● Given data:
+===+
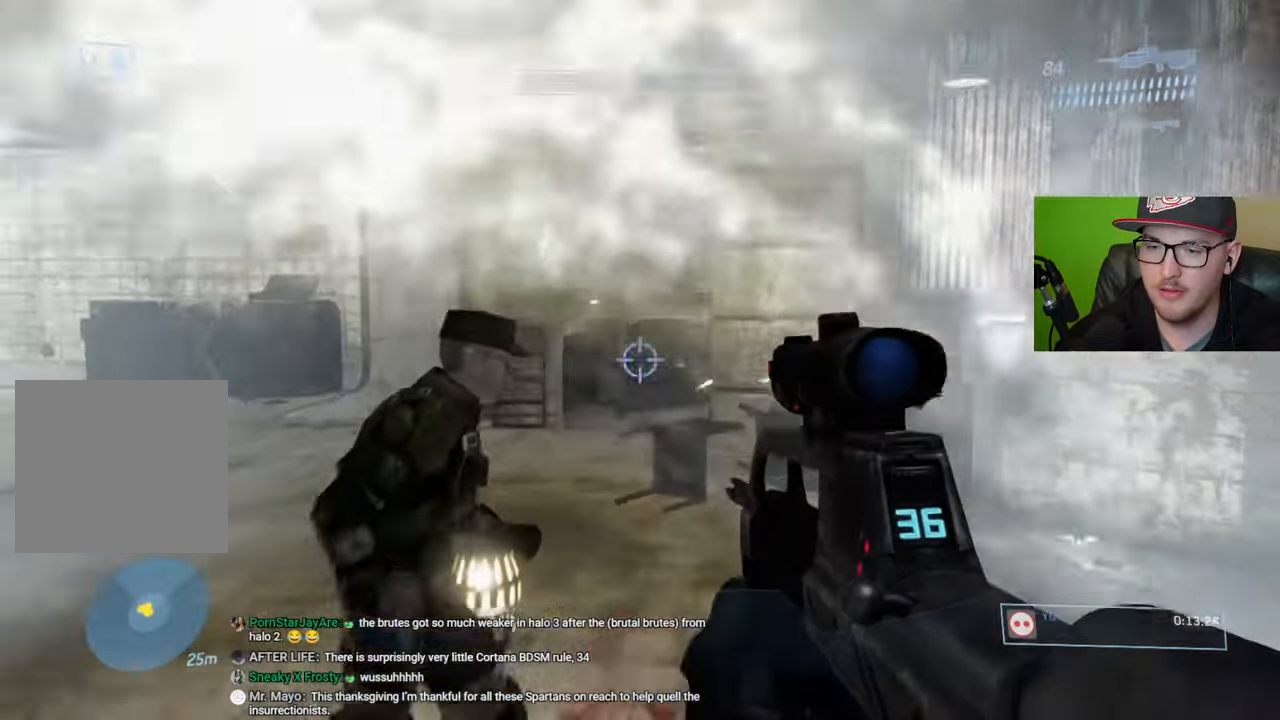
{"buttons": [], "left_stick": "center", "right_stick": "right", "events": [[66, "right_stick", "right"], [116, "left_stick", "up-left"], [283, "left_stick", "center"]]}
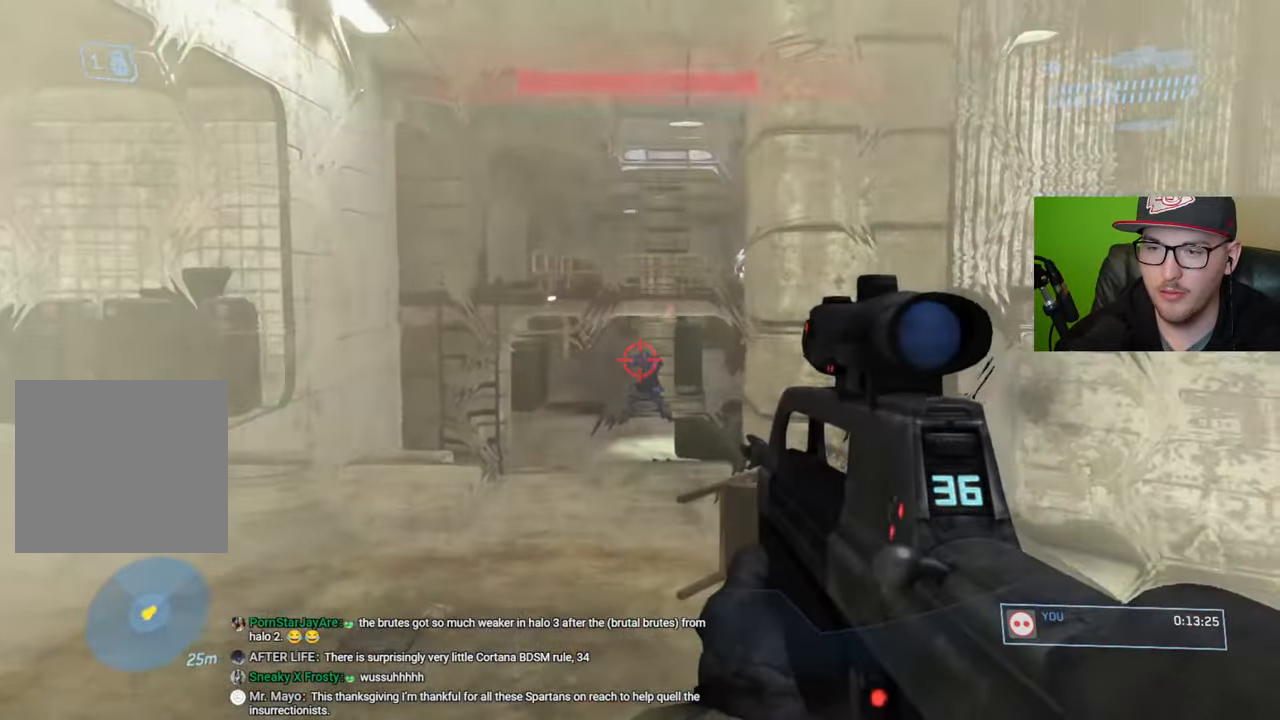
{"buttons": [], "left_stick": "center", "right_stick": "right", "events": [[133, "left_stick", "up-left"], [500, "left_stick", "center"]]}
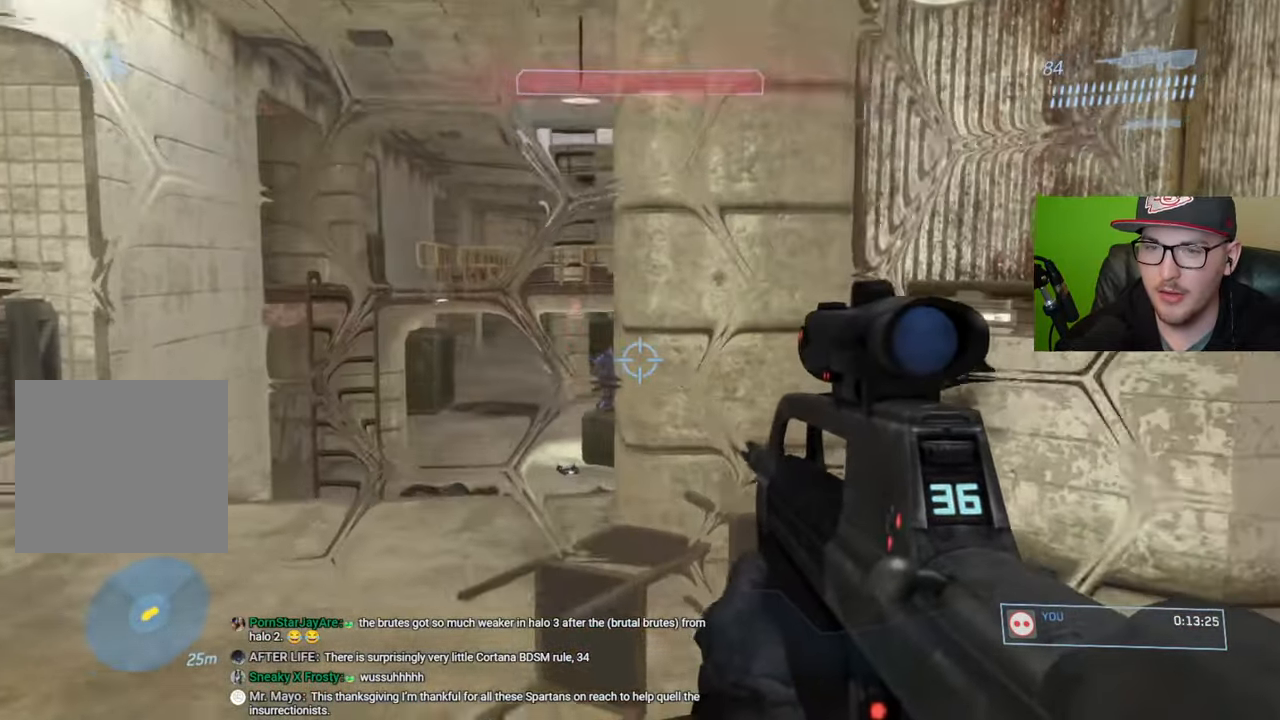
{"buttons": [], "left_stick": "down-left", "right_stick": "center", "events": [[150, "right_stick", "center"], [283, "left_stick", "down-left"]]}
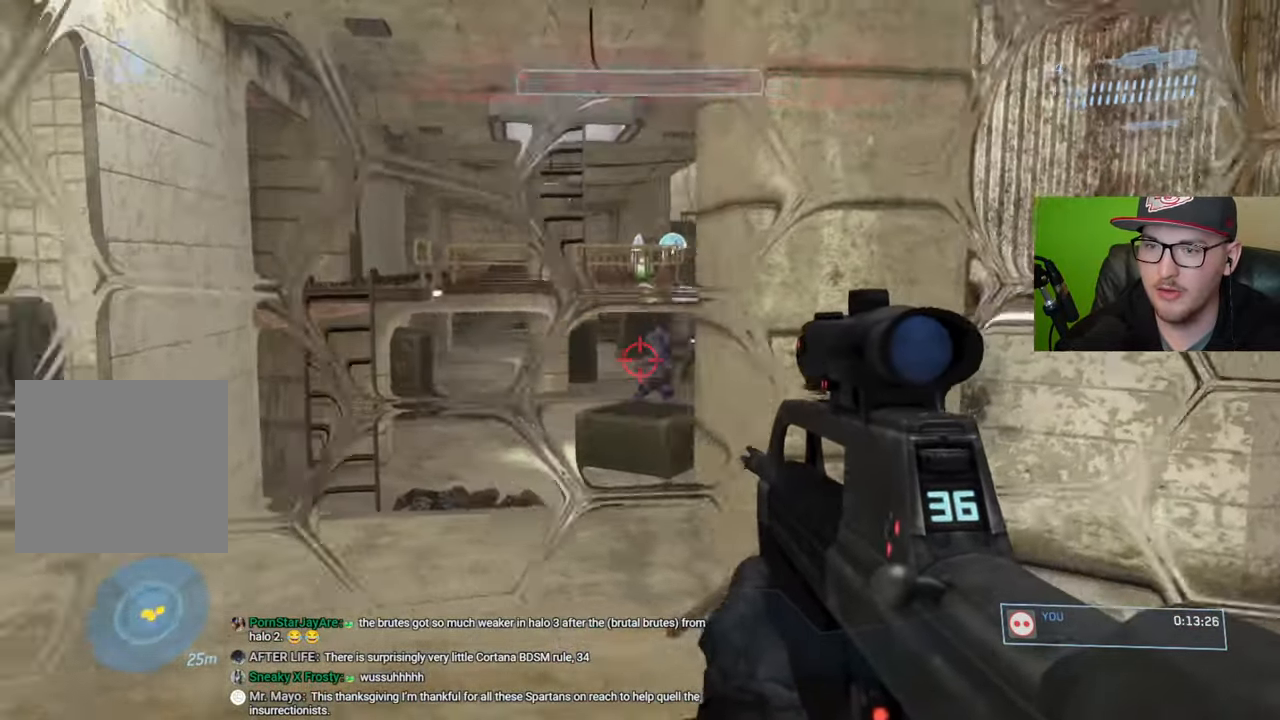
{"buttons": [], "left_stick": "right", "right_stick": "center", "events": [[33, "Y", "down"], [116, "Y", "up"], [116, "left_stick", "center"], [366, "R1", "down"], [466, "left_stick", "right"], [483, "R1", "up"]]}
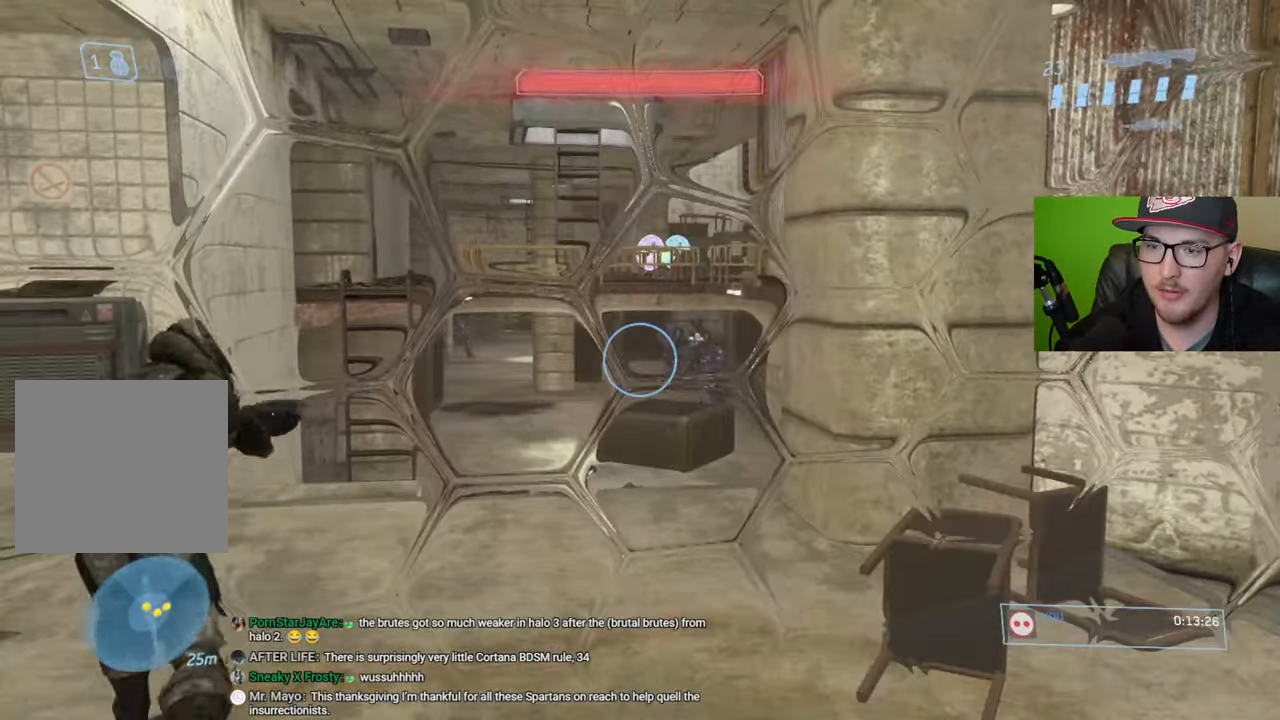
{"buttons": [], "left_stick": "up-left", "right_stick": "center", "events": [[166, "left_stick", "center"], [183, "Y", "down"], [266, "Y", "up"], [500, "left_stick", "up-left"]]}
+===+
Repeat each record exactly, with the pictures left out.

● Response below:
{"buttons": [], "left_stick": "center", "right_stick": "right", "events": [[66, "right_stick", "right"], [116, "left_stick", "up-left"], [283, "left_stick", "center"]]}
{"buttons": [], "left_stick": "center", "right_stick": "right", "events": [[133, "left_stick", "up-left"], [500, "left_stick", "center"]]}
{"buttons": [], "left_stick": "down-left", "right_stick": "center", "events": [[150, "right_stick", "center"], [283, "left_stick", "down-left"]]}
{"buttons": [], "left_stick": "right", "right_stick": "center", "events": [[33, "Y", "down"], [116, "Y", "up"], [116, "left_stick", "center"], [366, "R1", "down"], [466, "left_stick", "right"], [483, "R1", "up"]]}
{"buttons": [], "left_stick": "up-left", "right_stick": "center", "events": [[166, "left_stick", "center"], [183, "Y", "down"], [266, "Y", "up"], [500, "left_stick", "up-left"]]}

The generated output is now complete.